→ Exercise: Can you turn the text read from all of the records below into one numbered list, one line per item, with blank lines and the pictures left out?

→ Materials provided:
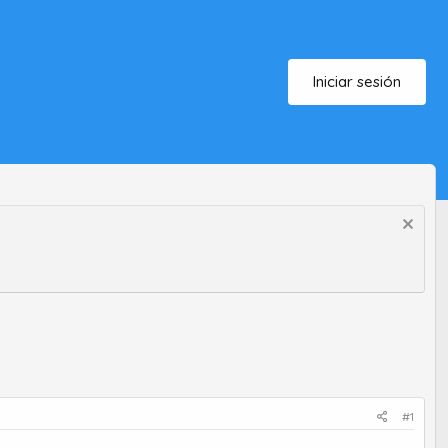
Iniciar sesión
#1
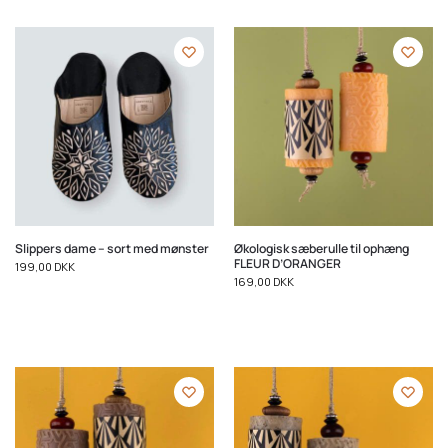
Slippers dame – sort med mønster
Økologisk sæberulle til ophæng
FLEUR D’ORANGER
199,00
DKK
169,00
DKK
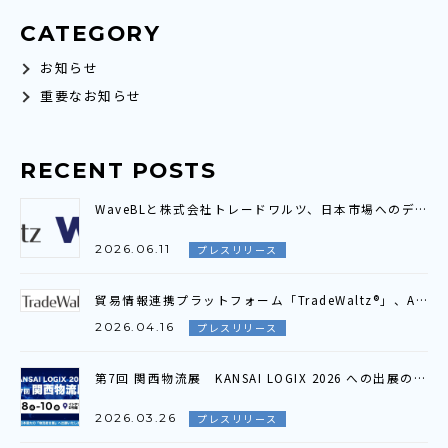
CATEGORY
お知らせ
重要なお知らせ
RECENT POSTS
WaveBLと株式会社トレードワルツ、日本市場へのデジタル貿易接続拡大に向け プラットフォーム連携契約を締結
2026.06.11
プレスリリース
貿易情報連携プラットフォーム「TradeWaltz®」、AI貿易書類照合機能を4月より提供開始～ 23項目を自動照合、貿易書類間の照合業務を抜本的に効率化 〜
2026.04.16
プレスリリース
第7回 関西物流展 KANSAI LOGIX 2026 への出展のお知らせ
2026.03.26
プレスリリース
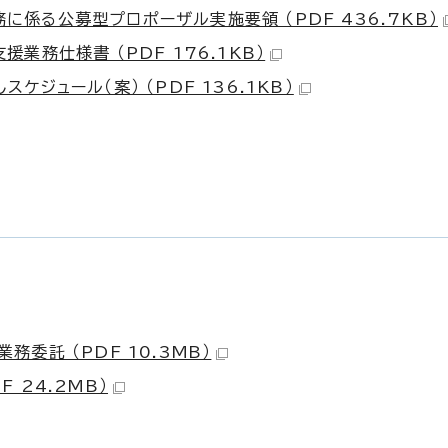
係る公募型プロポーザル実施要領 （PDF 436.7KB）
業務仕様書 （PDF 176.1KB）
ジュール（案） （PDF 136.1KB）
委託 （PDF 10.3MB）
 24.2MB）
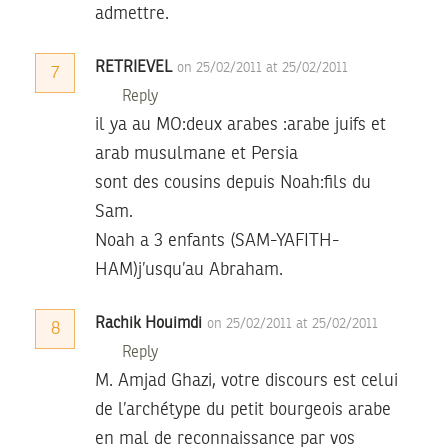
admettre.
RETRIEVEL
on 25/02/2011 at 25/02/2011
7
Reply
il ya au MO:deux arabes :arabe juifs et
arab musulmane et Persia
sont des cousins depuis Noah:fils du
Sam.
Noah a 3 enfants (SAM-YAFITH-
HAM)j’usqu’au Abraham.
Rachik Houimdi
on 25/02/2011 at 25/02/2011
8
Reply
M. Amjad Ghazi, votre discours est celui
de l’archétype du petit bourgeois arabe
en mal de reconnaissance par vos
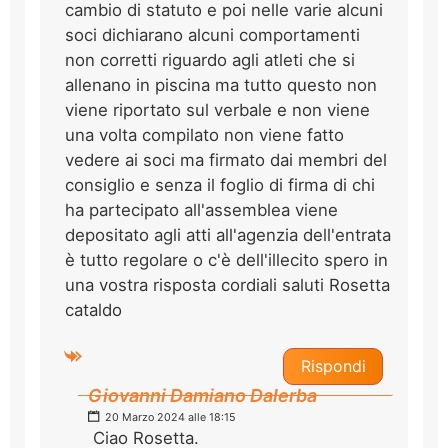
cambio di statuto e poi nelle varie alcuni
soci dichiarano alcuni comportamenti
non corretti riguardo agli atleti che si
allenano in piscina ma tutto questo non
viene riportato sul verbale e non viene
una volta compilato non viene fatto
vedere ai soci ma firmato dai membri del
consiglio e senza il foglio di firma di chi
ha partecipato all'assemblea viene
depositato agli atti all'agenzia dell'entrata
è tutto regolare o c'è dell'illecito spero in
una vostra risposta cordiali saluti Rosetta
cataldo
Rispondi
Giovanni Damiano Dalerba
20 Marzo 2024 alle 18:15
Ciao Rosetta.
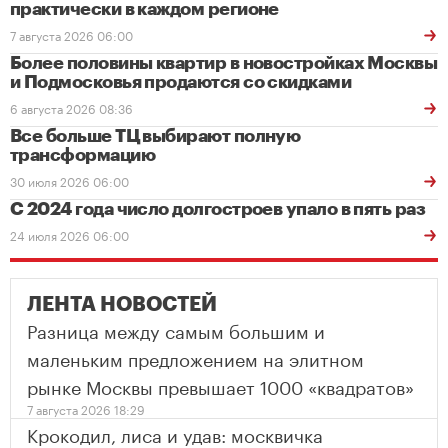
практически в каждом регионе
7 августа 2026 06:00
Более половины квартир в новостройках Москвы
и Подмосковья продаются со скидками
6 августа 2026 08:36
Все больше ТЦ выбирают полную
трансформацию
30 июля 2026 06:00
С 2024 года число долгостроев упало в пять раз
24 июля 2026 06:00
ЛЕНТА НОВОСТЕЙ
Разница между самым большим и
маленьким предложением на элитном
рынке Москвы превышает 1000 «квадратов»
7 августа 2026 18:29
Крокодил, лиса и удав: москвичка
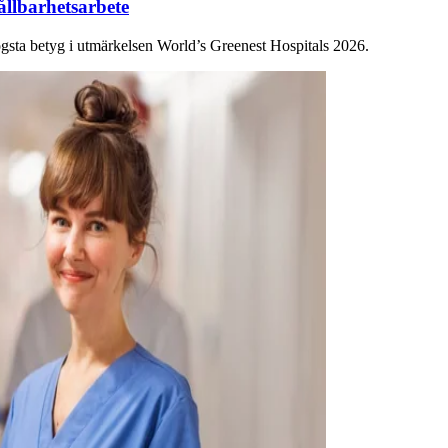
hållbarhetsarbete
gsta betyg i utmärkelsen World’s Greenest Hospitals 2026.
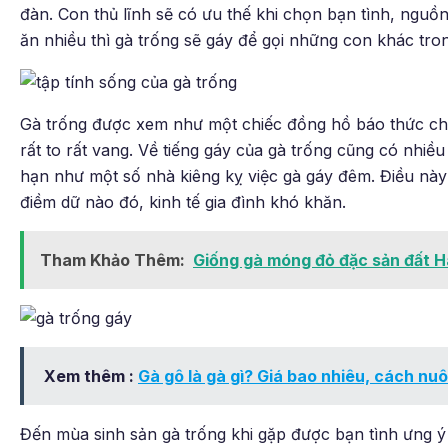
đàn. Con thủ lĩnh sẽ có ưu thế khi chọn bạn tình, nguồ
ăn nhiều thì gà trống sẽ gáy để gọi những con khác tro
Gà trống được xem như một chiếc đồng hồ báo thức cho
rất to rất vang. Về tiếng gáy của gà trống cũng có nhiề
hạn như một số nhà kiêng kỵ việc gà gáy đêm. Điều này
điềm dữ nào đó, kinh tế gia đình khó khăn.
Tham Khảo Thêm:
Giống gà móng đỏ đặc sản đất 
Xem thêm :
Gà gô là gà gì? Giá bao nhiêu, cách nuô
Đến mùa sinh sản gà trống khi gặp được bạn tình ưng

→ Answer space:
1. Iniciar sesión
2. #1
3. Slippers dame – sort med mønster
4. Økologisk sæberulle til ophæng
5. FLEUR D’ORANGER
6. 199,00
7. DKK
8. 169,00
9. DKK
10. CATEGORY
11. お知らせ
12. 重要なお知らせ
13. RECENT POSTS
14. WaveBLと株式会社トレードワルツ、日本市場へのデジタル貿易接続拡大に向け プラットフォーム連携契約を締結
15. 2026.06.11
16. プレスリリース
17. 貿易情報連携プラットフォーム「TradeWaltz®」、AI貿易書類照合機能を4月より提供開始～ 23項目を自動照合、貿易書類間の照合業務を抜本的に効率化 〜
18. 2026.04.16
19. プレスリリース
20. 第7回 関西物流展 KANSAI LOGIX 2026 への出展のお知らせ
21. 2026.03.26
22. プレスリリース
23. 係る公募型プロポーザル実施要領 （PDF 436.7KB）
24. 業務仕様書 （PDF 176.1KB）
25. ジュール（案） （PDF 136.1KB）
26. 委託 （PDF 10.3MB）
27.  24.2MB）
28. admettre.
29. RETRIEVEL
30. on 25/02/2011 at 25/02/2011
31. 7
32. Reply
33. il ya au MO:deux arabes :arabe juifs et
34. arab musulmane et Persia
35. sont des cousins depuis Noah:fils du
36. Sam.
37. Noah a 3 enfants (SAM-YAFITH-
38. HAM)j’usqu’au Abraham.
39. Rachik Houimdi
40. on 25/02/2011 at 25/02/2011
41. 8
42. Reply
43. M. Amjad Ghazi, votre discours est celui
44. de l’archétype du petit bourgeois arabe
45. en mal de reconnaissance par vos
46. cambio di statuto e poi nelle varie alcuni
47. soci dichiarano alcuni comportamenti
48. non corretti riguardo agli atleti che si
49. allenano in piscina ma tutto questo non
50. viene riportato sul verbale e non viene
51. una volta compilato non viene fatto
52. vedere ai soci ma firmato dai membri del
53. consiglio e senza il foglio di firma di chi
54. ha partecipato all'assemblea viene
55. depositato agli atti all'agenzia dell'entrata
56. è tutto regolare o c'è dell'illecito spero in
57. una vostra risposta cordiali saluti Rosetta
58. cataldo
59. Rispondi
60. Giovanni Damiano Dalerba
61. 20 Marzo 2024 alle 18:15
62. Ciao Rosetta.
63. практически в каждом регионе
64. 7 августа 2026 06:00
65. Более половины квартир в новостройках Москвы
66. и Подмосковья продаются со скидками
67. 6 августа 2026 08:36
68. Все больше ТЦ выбирают полную
69. трансформацию
70. 30 июля 2026 06:00
71. С 2024 года число долгостроев упало в пять раз
72. 24 июля 2026 06:00
73. ЛЕНТА НОВОСТЕЙ
74. Разница между самым большим и
75. маленьким предложением на элитном
76. рынке Москвы превышает 1000 «квадратов»
77. 7 августа 2026 18:29
78. Крокодил, лиса и удав: москвичка
79. hållbarhetsarbete
80. gsta betyg i utmärkelsen World’s Greenest Hospitals 2026.
81. đàn. Con thủ lĩnh sẽ có ưu thế khi chọn bạn tình, nguồ
82. ăn nhiều thì gà trống sẽ gáy để gọi những con khác tro
83. Gà trống được xem như một chiếc đồng hồ báo thức cho
84. rất to rất vang. Về tiếng gáy của gà trống cũng có nhiề
85. hạn như một số nhà kiêng kỵ việc gà gáy đêm. Điều này
86. điềm dữ nào đó, kinh tế gia đình khó khăn.
87. Tham Khảo Thêm:
88. Giống gà móng đỏ đặc sản đất 
89. Xem thêm :
90. Gà gô là gà gì? Giá bao nhiêu, cách nuô
91. Đến mùa sinh sản gà trống khi gặp được bạn tình ưng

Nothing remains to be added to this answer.